Which lines of the records contain the word "amitié"? Extract each of them whole, treating uppercase and lowercase as different.

● Excerpted records:
################

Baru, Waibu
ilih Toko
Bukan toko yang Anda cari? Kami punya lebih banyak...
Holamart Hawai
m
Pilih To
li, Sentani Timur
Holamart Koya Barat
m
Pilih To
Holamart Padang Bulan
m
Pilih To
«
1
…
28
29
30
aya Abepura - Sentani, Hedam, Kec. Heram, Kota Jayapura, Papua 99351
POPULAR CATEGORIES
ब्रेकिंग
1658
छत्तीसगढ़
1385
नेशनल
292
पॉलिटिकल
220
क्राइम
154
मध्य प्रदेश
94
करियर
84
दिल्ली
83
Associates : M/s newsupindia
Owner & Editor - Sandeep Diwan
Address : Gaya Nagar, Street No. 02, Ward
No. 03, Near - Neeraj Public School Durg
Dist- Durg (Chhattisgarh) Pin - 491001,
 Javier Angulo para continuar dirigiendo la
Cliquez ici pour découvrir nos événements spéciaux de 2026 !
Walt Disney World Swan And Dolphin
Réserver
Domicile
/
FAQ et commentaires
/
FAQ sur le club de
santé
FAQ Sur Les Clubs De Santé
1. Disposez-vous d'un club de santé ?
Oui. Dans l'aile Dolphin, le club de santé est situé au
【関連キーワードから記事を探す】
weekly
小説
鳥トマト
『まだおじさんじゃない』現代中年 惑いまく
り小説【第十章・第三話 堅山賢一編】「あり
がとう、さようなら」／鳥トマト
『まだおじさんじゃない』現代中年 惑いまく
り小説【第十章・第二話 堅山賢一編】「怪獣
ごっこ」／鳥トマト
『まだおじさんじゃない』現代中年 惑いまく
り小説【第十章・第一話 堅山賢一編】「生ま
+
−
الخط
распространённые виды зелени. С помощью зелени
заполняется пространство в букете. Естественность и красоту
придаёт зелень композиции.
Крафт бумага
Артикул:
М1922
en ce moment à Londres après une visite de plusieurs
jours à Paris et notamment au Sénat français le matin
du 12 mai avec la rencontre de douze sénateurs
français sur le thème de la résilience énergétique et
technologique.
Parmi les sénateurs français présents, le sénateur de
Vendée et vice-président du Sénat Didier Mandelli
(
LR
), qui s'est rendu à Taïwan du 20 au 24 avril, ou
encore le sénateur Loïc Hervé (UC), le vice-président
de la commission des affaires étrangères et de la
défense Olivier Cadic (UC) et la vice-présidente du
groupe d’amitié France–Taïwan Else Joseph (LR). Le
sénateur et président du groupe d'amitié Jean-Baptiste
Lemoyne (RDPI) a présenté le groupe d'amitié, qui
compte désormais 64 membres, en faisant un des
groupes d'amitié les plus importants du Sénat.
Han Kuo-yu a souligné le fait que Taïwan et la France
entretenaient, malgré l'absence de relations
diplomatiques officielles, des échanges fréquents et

################

● Response area:
groupe d’amitié France–Taïwan Else Joseph (LR). Le
sénateur et président du groupe d'amitié Jean-Baptiste
Lemoyne (RDPI) a présenté le groupe d'amitié, qui
groupes d'amitié les plus importants du Sénat.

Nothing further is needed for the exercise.